What remains is to clear up is what our $*$ operation matrixes does now. What we saw in the post from last week is that the algorithm minimized or maximized some property we calculated. This time it’s a little different. Operations like $max$, $min$ and $||$ “discard” one of their operatands but the $+$ operation from regular expressions doesn’t it creates an alternative. So for any node we can use as an intermediate what we get is “Either use the path we already know **OR** the path we can construct by using the intermediate node we are currently testing.” Now there might not be a path leading from our start to our target node using the specific intermediate node, then we get back a $\emptyset$ as an alternative path, which is the only value that is acutally discarded by $+$. So what we get in the end is a regular expression specifying **all** pathes we can take to get from a start to a target node.

Oh by the way with this we implemented another well known algorithm with the same 7 lines of code I presented in the last blog post.

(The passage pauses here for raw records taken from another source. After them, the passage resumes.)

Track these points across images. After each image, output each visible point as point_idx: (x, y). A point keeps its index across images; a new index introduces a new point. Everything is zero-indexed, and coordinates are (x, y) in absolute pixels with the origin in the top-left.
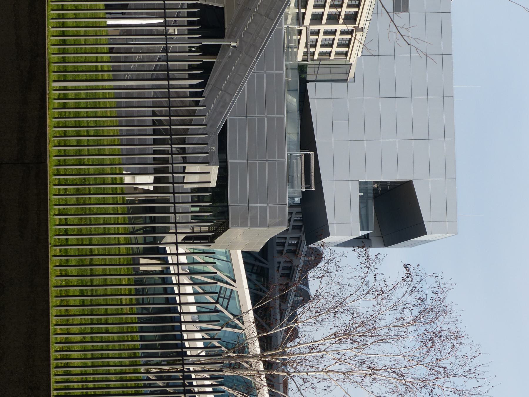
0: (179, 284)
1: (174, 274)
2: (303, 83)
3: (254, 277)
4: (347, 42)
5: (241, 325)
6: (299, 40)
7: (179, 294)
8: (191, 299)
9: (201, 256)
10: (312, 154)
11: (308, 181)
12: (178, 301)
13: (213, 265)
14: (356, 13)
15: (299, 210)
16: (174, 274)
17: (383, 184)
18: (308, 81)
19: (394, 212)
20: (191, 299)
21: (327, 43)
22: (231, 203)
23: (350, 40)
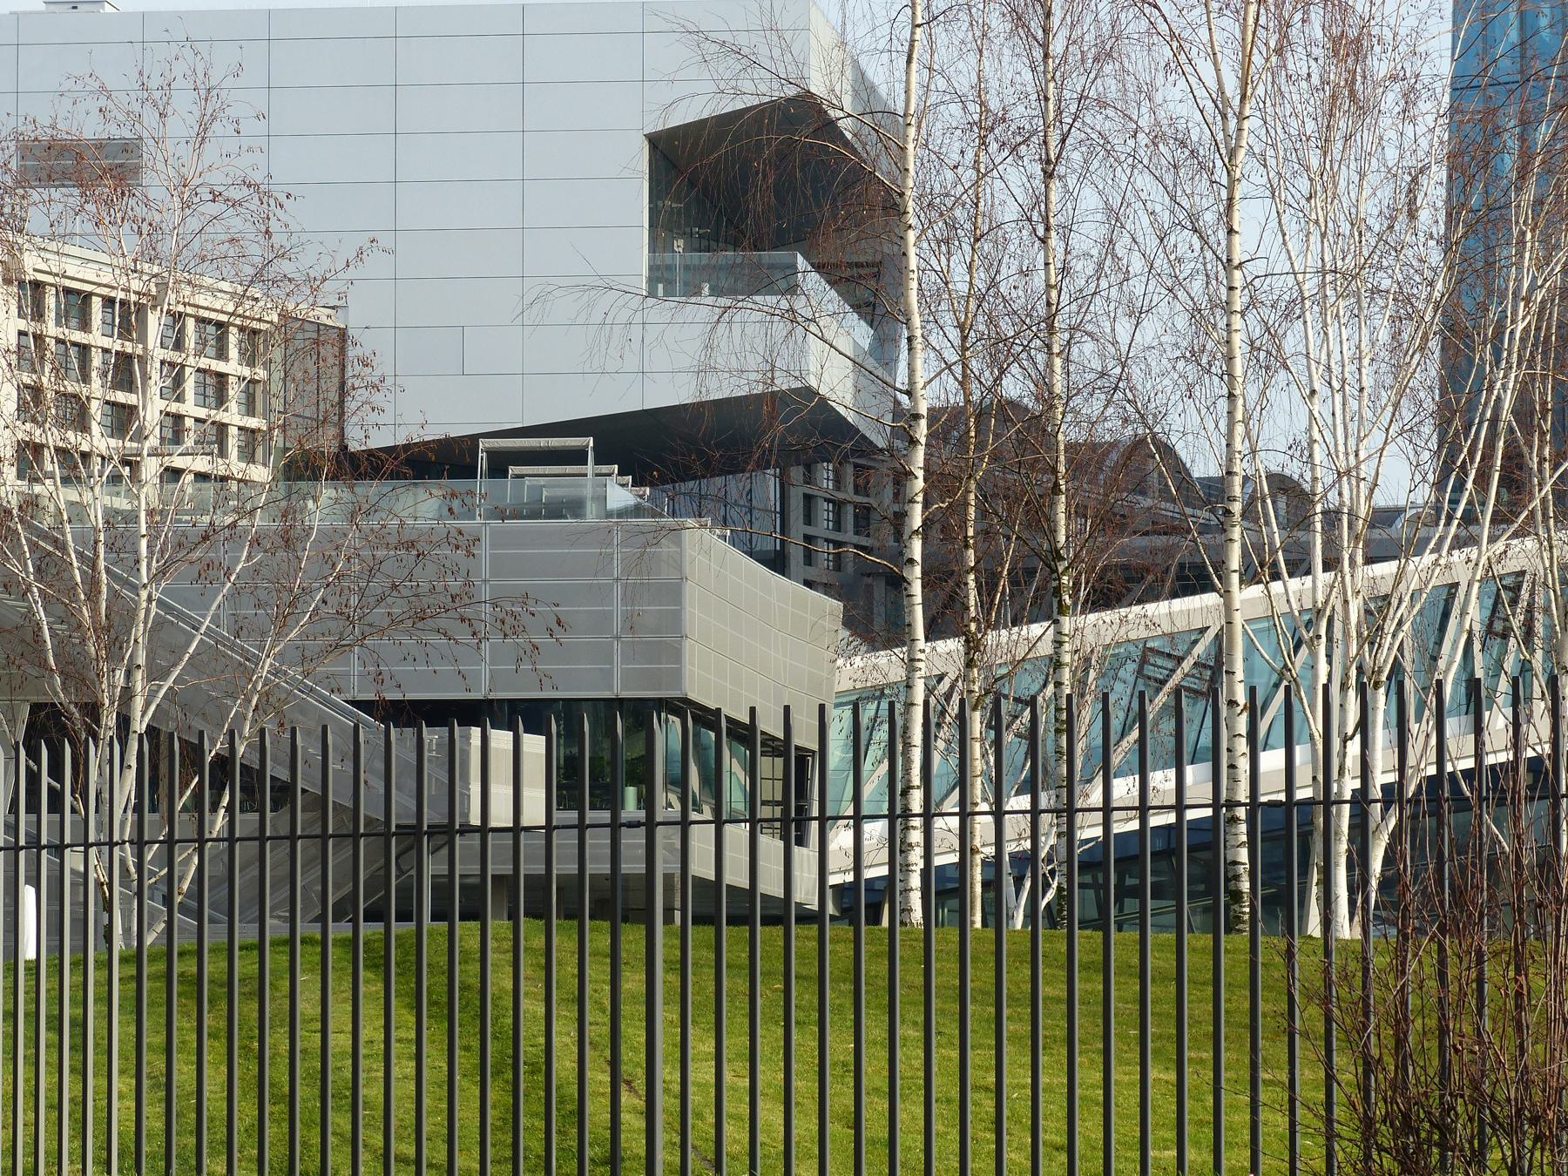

It’s called the McNaughton-Yamada algorithm or the Kleene-Construction and is taught to probably every computer science major on the planet. (And forgotten about 5 minutes later ;-) )

## Wrapping up

In the last blog post we started to put our $*$-semiring knowledge to use on graphs and found that the same 7 lines of code got us various properties, depending on which semiring we plugged in. This blog post showed how we can describe path between nodes and how we can get all path between two given nodes. Again with the very same 7 lines of code. What remains is to put both of those together to get all path exibiting a given property and that is what we’ll do in the next installment.